Example of a skin patch health monitor. (Image Credit: Bing Image Creator)
Wearable biosensors are quickly evolving, with smaller devices like flexible skin patches continuously monitoring physiological signals. These analyze sweat to measure metabolites like lactate and glucose but require external batteries, adding bulk and limiting long-term usability. Scientists explored enzymatic biofuel cells (EBFCs) to generate electricity by converting chemicals in body fluids into electrical energy. EBFCs involve complex manufacturing steps, such as printing carbon electrodes, applying enzyme and mediator solutions, and drying the layers. Researchers at the Tokyo University of Science developed water-based enzyme inks that simplify this process by printing the components in one step.
Previously, scientists suggested using enzyme inks, which blend carbon materials, enzymes, and mediators into a printable mixture for biofuel cells. However, the formulations were incompatible with industrial screen printing, especially for cathodes. The team solved that issue by creating a water-based ink using high-surface-area mesoporous carbon, electron-transfer mediators, and a polymer binder called POLYSOL that stabilizes the enzyme while sticking to the carbon.
Their formulation has a thickener for printing consistency and target enzymes like lactate oxidase, bilirubin oxidase, or glucose dehydrogenase. Using water-based solutions rather than organic solvents allows the ink to preserve enzyme activity while enabling large-scale manufacturing.
The team used the enzyme inks to screen print electrodes on lightweight paper substrates in one fabrication step.

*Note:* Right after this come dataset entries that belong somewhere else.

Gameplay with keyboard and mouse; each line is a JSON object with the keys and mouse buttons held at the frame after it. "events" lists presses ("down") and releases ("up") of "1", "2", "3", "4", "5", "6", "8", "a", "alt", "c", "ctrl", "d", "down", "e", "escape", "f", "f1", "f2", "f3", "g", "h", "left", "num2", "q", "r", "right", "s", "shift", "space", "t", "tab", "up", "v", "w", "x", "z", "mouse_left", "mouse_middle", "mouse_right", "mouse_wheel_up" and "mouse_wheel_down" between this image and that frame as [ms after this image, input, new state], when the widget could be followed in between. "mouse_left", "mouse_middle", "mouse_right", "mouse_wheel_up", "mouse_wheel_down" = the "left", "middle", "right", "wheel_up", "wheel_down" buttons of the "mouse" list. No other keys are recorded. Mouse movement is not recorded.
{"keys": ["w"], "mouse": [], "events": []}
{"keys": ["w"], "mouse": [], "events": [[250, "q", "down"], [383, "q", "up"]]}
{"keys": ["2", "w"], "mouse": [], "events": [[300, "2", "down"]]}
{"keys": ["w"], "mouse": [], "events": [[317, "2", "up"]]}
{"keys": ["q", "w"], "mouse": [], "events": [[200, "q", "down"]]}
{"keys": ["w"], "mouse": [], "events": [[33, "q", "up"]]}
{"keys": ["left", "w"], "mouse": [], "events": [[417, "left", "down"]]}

Electromechanical tests demonstrated that the printed electrodes distributed stronger catalytic currents and improved stability compared to traditional drop-cast electrodes, which lose over half of their activity within minutes to hours. The enzyme-ink electrodes performed consistently over extended use.
Assembling it onto a lactate-oxygen biofuel cell enabled the printed electrodes to generate a maximum power density of 165 uW/cm2 at 0.63 V, higher than the 96 uW/cm2 for comparable systems. This is a notable achievement as it represents the first-ever screen printing of the cathode using enzyme ink. The device detects lactate levels in sweat within the physiological range of 1-25 mW, making it ideal for monitoring exercise intensity and metabolic activity.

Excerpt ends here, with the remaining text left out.